Here is what I want to tell you tonight, and here's what I'm gonna echo to you this weekend until it gets into somebody's bones. Listen carefully. You will never be a mighty woman of God if you do not know that you are a dearly loved child of God. See, oh, I'm gonna wait till that lands on somebody. Anybody, anybody a taker for that? Because here is where this differs, because you and I get to be children before him all the way through. And, in fact, if we are not, this whole thing will be missing such a component that we will never be healthy in our growing up, because what we're trying to be is women and men of God without knowing that we're dearly loved children, dearly loved children. You never outgrow being a dearly loved child.

How would a dearly loved child behave? Listen, a child that knows they're loved, they have a confidence that children that aren't so sure do not have. You and I cannot go back and relive our childhoods, but we have a redo with God. Make no mistake about it. What we could do today is say this: "I can't go back and live my physical childhood, but I know this. I can become a healthy child of God. I can know I am your child, that every time I lay my head down on my pillow, I sleep right in your presence. You know every single tear that drops from my chin. You know everything that worries me, everything that I'm afraid of. You know the responsibility that weighs on me, all the stress I'm dealing with. You are my Father, and you dearly love me as your child".

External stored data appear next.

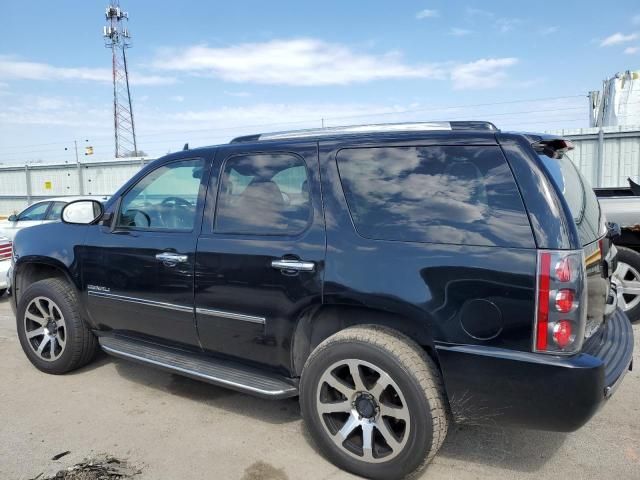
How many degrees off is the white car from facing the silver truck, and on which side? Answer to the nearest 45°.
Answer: approximately 135° to its left

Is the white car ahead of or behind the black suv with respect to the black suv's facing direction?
ahead

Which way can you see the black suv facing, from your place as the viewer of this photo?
facing away from the viewer and to the left of the viewer

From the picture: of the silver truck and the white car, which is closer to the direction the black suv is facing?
the white car

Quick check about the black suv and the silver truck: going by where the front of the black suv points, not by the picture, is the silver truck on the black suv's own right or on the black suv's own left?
on the black suv's own right

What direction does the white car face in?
to the viewer's left

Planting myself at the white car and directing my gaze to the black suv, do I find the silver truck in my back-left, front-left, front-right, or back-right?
front-left
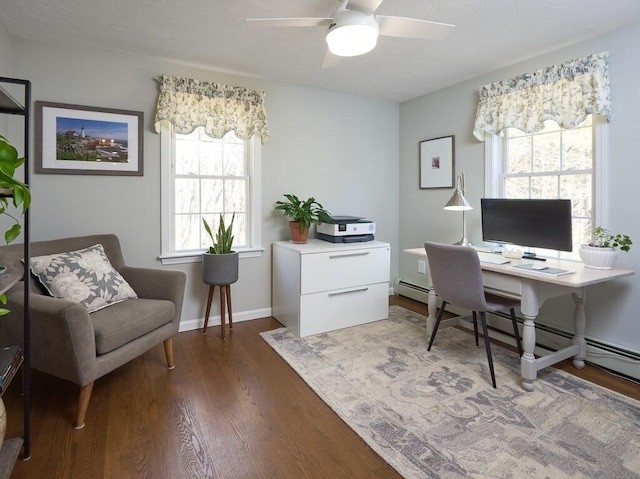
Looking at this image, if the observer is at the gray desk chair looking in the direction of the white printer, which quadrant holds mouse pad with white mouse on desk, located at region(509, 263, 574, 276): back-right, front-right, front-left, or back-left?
back-right

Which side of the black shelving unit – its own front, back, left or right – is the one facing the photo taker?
right

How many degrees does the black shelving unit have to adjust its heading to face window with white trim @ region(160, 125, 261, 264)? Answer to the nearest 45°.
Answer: approximately 45° to its left

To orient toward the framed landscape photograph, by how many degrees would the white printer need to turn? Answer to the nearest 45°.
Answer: approximately 90° to its right

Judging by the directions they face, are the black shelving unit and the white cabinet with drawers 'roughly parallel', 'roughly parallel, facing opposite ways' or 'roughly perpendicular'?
roughly perpendicular

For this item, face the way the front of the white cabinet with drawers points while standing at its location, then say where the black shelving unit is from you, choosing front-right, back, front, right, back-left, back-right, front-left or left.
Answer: right

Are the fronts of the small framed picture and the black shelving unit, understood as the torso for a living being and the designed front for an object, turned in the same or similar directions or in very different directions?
very different directions

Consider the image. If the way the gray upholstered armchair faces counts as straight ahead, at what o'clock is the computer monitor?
The computer monitor is roughly at 11 o'clock from the gray upholstered armchair.

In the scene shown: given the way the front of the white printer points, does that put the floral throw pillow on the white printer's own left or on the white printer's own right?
on the white printer's own right

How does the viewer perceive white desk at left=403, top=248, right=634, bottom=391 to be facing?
facing the viewer and to the left of the viewer

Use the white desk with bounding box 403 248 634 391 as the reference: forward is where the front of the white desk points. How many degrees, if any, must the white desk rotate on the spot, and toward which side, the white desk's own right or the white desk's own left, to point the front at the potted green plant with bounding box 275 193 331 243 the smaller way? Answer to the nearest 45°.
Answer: approximately 45° to the white desk's own right

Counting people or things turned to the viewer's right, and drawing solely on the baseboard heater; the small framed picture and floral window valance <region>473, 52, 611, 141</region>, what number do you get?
0

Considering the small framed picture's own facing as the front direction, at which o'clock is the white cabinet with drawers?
The white cabinet with drawers is roughly at 12 o'clock from the small framed picture.

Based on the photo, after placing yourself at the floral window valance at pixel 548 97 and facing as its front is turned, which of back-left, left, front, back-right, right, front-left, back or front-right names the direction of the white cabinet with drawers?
front-right
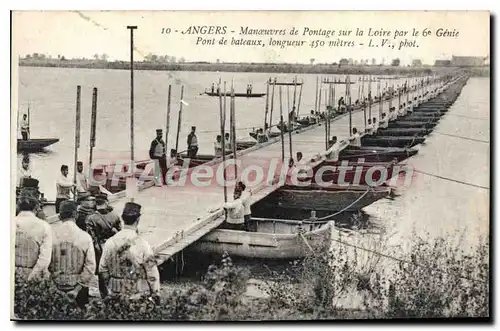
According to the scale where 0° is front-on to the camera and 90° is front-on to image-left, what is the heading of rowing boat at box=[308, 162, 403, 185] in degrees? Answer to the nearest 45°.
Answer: approximately 270°

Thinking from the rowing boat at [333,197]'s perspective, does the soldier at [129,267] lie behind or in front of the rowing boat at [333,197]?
behind

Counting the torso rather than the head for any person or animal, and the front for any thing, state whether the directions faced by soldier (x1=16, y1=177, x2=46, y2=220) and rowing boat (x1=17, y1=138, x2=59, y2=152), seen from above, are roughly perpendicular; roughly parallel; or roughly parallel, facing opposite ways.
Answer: roughly perpendicular

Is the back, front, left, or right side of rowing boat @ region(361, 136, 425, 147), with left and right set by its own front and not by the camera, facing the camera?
right

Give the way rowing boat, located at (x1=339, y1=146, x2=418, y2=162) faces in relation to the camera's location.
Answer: facing to the right of the viewer

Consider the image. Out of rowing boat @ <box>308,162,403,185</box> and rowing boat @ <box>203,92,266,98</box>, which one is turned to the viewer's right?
rowing boat @ <box>308,162,403,185</box>

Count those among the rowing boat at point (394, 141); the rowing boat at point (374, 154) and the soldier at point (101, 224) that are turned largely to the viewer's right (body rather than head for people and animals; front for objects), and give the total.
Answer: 2

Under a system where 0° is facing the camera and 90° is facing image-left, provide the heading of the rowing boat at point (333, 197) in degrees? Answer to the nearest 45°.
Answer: approximately 270°

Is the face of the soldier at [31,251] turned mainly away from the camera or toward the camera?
away from the camera

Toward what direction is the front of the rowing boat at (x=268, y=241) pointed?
to the viewer's right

Listen, somebody. Now, I want you guys to hear this as we press into this place. Our perceptions of God need healing so badly. Would anybody in the house agree with that? Our perceptions of God need healing so badly. Do you understand with me? All the way through, all the way through the adolescence of our faith and going all the way over that, literally even when we are on our deathbed, we are dearly loved children of God. That would change everything for us. See, we think somehow, because we had a bully that was an authoritarian in our lives, God is a bully. Because people were supposed to love us and were detached from us, or they punished us or manipulated us, or they ran, this is one I know somebody is gonna resonate with.

Anybody just have people that they loved me plenty, but they also, they would just run cold and hot. Anybody know what I'm talking about? 'Cause you have people in your life like that right now, right now. You don't know when you get home, are they gonna be warm toward you or cold? Does anybody in the house know what I mean? That's not God. We're taking all that perception and we're putting it on him. We're saying, "I wonder if he feels cold toward me today or warm toward me. I wonder who I am to him today. Does he like me today? Does he approve of me today"?

As we continue to grow up in the harsh realities of life, we continue to grow up in our bill paying, and you filed your taxes or you filed an extension or you're worried that you didn't, continue to grow up in all the hard places. But have you continued to just grow up as a healthy child of God? Because the most important component of you becoming a mighty, mighty man or woman of God is that you know, in all the scrappin' out there, and when life gets you bloody and gets you bruised, that no matter what my external circumstances say to me, I am a dearly loved child of my God. He cannot be unbiased about me. He cannot detach his heart from me. He is not unhealthy. He does not run hot and cold.

I want you to see that Ephesians 4:32 that says, just before 5:1, "Be kind to one another, tenderhearted". It's giving the picture of being a child before God. "Forgiving one another, as God in Christ forgave you". I want to say this tenderly, I'm gonna say it passionately, but it does not come with condemnation. I have been here. I know the stronghold of unforgiveness. But I want somebody to know in this house, your unforgiveness has made you old. Do you know we will drop off years? I'm not talking about physically. That'd be a beautiful thing. We'll take that. I'm talking about years of our heart. It's about lettin' our bitterness and unforgiveness go.